Uma declaração 30% abaixo do valor de mercado, por exemplo, resulta em indenização reduzida na mesma proporção, independentemente do prejuízo efetivo sofrido pela transportadora.
Como calcular a importância segurada corretamente
O cálculo correto exige atenção a variáveis que mudam conforme o tipo de operação e o modal utilizado. Pontos que merecem atenção antes de declarar o valor à seguradora:
- Valor da nota fiscal: deve refletir o preço real da mercadoria, sem descontos artificiais que reduzam o número informado.
- Frete e impostos: quando integrados ao contrato, precisam ser somados ao valor da mercadoria para compor o total exposto ao risco.
- Variação sazonal de preços: produtos com valor de mercado instável exigem revisão periódica da declaração feita à seguradora.
- Embalagem e acondicionamento: custos de embalagem especial ou paletização também compõem o montante exposto ao risco.
- Múltiplas cargas na mesma viagem: operações consolidadas exigem soma cuidadosa de todos os itens transportados, não apenas do lote principal.
Empresas que atualizam esse valor a cada embarque, em vez de manter um número fixo, reduzem o risco de subseguro. Essa prática exige integração entre o setor de logística e o corretor de seguros, garantindo que cada apólice ou endosso reflita o valor real da operação.

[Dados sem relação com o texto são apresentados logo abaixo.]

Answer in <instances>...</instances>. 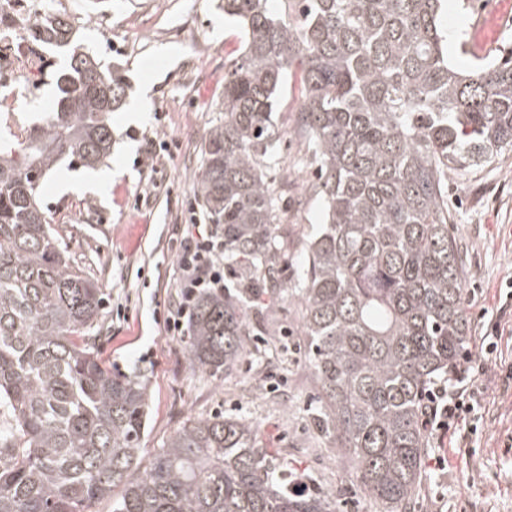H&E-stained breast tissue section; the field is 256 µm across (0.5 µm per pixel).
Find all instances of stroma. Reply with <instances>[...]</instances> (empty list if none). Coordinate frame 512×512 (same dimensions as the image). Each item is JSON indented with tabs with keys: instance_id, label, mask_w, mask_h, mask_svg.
Masks as SVG:
<instances>
[{
	"instance_id": "35a3bbf8",
	"label": "stroma",
	"mask_w": 512,
	"mask_h": 512,
	"mask_svg": "<svg viewBox=\"0 0 512 512\" xmlns=\"http://www.w3.org/2000/svg\"><path fill=\"white\" fill-rule=\"evenodd\" d=\"M29 18L44 8L66 13L75 34L103 68L119 67L128 89L112 115V150L103 187L84 180L90 168L62 159L38 189L40 206L66 246L72 266L105 296L93 333L106 364L130 373L144 368L150 417L142 457L151 460L190 418L218 413L258 425L272 451L287 459L309 489L355 502L354 512H380L377 501L356 483L348 458L317 420L320 387L303 346L301 309L280 302L255 310L258 336L238 370L217 380L189 367L185 337L167 334L163 308L179 276L174 227L188 223L196 202L193 179L202 164L201 144L221 117L224 71L240 53L241 34L225 19L224 0H24ZM489 20V49L512 44V0H450L443 25L460 61L476 16ZM63 52H44L41 75L18 88L22 125L41 124L45 106L55 105V71L67 66ZM298 76L288 79L274 117L277 146L288 163L286 220L275 225L277 268L295 276L302 241L322 221V205L308 186L316 167L301 144L295 119L301 103ZM166 142L154 169L139 162L148 141ZM448 205L466 253L464 308L469 349H477L481 311L495 312L499 289L512 279V149L491 164L448 177ZM493 362L470 368L484 385V432L475 452L452 453L447 441L426 438L427 455H445L449 469L423 470L411 512H512V390L487 375Z\"/></svg>"
}]
</instances>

Subseguro: o que acontece quando a importância segurada é declarada incorretamente
O subseguro surge exatamente quando o valor declarado fica abaixo do valor real da carga no momento do sinistro. A seguradora entende que o segurado pagou um prêmio menor do que deveria e, em contrapartida, aplica a proporcionalidade sobre a indenização devida.
Esse mecanismo está previsto em cláusulas contratuais e segue princípios regulatórios do mercado segurador, sendo aplicado tanto em sinistros parciais quanto totais.
Um erro comum entre transportadoras é basear a declaração no valor médio histórico da carga, sem considerar oscilações de preço ou aumento no volume transportado. Esse tipo de desatualização é uma das principais causas de rateio identificadas em sinistros do setor de cargas.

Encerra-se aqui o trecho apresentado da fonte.